Supplied text>
+ + + + + + +
Friday, February 22, 2008

OVER HER DEAD BODY (2008)

OVER HER DEAD BODY

Rating: PG-13

Length: 95 minutes
Director: Jeff Lowell
Writer: Jeff Lowell (John Tucker Must Die)
Starring: Paul Rudd, Eva Longoria Parker, Lake Bell, Jason Biggs, Lindsay Sloane, Stephen Root, Jeff Lowell

For a movie about a dead lady haunting her (former) fiancée’s new love interest, “Over Her Dead Body” is about as lifeless as she is. If you ever had any doubts on why Eva Longoria was usually the sole “Desperate Housewife” snubbed at the Emmys, her “acting” here should clear that up. I can’t recall a romantic-comedy that I’ve seen that has had such little chemistry between it’s stars. Longoria’s character and her fiancée (Paul Rudd- Why Paul? Why???) seem like they wouldn’t be able to hold a conversation about the weather- let alone find enough common ground to agree to get married. Longoria stars as Kate, a bridezilla who is killed on her wedding day by an ice sculpture of an angel. She’s too bitchy to listen to her guardian angel’s explanation of what to do to get in to heaven, so she is stuck in Patrick Swayze limbo. Meanwhile, fiancée Henry (Rudd) is too depressed to smile or leave his apartment. His sister (Lindsay Sloane) pays a psychic, Ashley (Lake Bell), to pretend to talk to Kate’s ghost to get approval for Henry to move on. Henry is skeptical, but he and Ashley start to hit it off. Then Kate’s ghost actually does appear to Ashley (uh-oh!!!)- and she isn’t too pleased. “Ghost” it’s anything but. Not only is Longoria terrible, but everyone else is too. Rudd is definitely here for a paycheck and Bell is better suited for a sitcom, not a feature length movie. Don’t worry, just to make things extra annoying, Jason Biggs (American Pie) co-stars as Ashley’s “gay” best friend (there’s a really forced and unbelievable twist to that subplot). Director Jeff Lowell got his start writing for sitcoms (“Just Shoot Me”, “Spin City”, “Drew Carey”) and his first movie script was the pretty dreadful “John Tucker Must Die”. His writing and directing style is straight out of the sitcom world. No one acts like they would if it were real life. Granted the plot is pretty incredulous, but come on! When Ashley first sees Kate’s ghost, she’s about as surprised as if she found some change in her washing machine. If you want to see a movie that deals with a similar situation and does it much, much better- I suggest 1991’s “Truly, Madly, Deeply”. Guys, if your girlfriend/wife or whatever has told you she wants to see this, put that one in your Netflix queue instead. Trust me, you’ll both be much better off.
+ + + + + + +
Requirement A>
Duplicate the passage of the movie review starting with "Friday, February 22, 2008" and going on through "Tucker Must Die)".

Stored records
+ + + + + + +
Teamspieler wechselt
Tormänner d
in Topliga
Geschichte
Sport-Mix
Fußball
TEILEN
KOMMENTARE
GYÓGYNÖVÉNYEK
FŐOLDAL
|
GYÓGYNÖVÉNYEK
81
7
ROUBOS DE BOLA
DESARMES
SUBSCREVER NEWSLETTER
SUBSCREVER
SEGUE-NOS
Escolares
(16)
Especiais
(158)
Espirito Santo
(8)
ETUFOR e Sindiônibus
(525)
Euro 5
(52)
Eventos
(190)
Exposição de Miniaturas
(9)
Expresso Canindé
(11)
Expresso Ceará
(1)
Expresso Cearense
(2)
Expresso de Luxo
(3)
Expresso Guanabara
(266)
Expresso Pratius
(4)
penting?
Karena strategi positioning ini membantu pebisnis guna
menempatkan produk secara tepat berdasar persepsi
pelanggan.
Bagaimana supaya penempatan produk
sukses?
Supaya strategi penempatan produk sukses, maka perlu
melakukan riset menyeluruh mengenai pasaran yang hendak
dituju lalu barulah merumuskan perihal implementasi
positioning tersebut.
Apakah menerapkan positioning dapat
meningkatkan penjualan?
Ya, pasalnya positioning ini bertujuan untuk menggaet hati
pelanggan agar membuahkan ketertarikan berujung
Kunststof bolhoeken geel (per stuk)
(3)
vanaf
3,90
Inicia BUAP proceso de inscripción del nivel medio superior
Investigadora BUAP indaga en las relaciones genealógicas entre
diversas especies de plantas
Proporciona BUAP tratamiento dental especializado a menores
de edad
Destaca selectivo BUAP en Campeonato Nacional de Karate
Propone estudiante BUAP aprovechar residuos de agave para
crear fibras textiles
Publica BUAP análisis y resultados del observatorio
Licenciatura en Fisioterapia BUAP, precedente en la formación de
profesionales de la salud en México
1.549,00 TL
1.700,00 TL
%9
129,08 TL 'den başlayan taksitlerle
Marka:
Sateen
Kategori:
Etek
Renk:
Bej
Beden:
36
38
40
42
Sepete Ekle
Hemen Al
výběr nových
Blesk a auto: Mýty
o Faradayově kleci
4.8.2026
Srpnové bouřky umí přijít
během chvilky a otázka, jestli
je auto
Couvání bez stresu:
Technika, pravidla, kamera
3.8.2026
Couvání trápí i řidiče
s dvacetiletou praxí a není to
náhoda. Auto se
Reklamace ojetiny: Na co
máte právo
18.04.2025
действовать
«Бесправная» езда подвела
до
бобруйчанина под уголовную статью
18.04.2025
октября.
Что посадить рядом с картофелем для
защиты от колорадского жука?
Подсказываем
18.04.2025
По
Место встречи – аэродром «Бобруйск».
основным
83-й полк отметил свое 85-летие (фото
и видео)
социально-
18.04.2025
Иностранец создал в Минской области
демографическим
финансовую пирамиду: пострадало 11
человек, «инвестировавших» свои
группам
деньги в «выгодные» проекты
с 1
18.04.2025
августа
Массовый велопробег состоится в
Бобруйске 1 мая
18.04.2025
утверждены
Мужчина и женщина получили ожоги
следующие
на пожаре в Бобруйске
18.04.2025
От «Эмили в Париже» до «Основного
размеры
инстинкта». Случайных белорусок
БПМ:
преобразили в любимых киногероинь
+ + + + + + +
Requirement B>
Pull out every line of the rows that contains the string "penempatan".

Exercise response A>
Friday, February 22, 2008

OVER HER DEAD BODY (2008)

OVER HER DEAD BODY

Rating: PG-13

Length: 95 minutes
Director: Jeff Lowell
Writer: Jeff Lowell (John Tucker Must Die)

Exercise response B>
Bagaimana supaya penempatan produk
Supaya strategi penempatan produk sukses, maka perlu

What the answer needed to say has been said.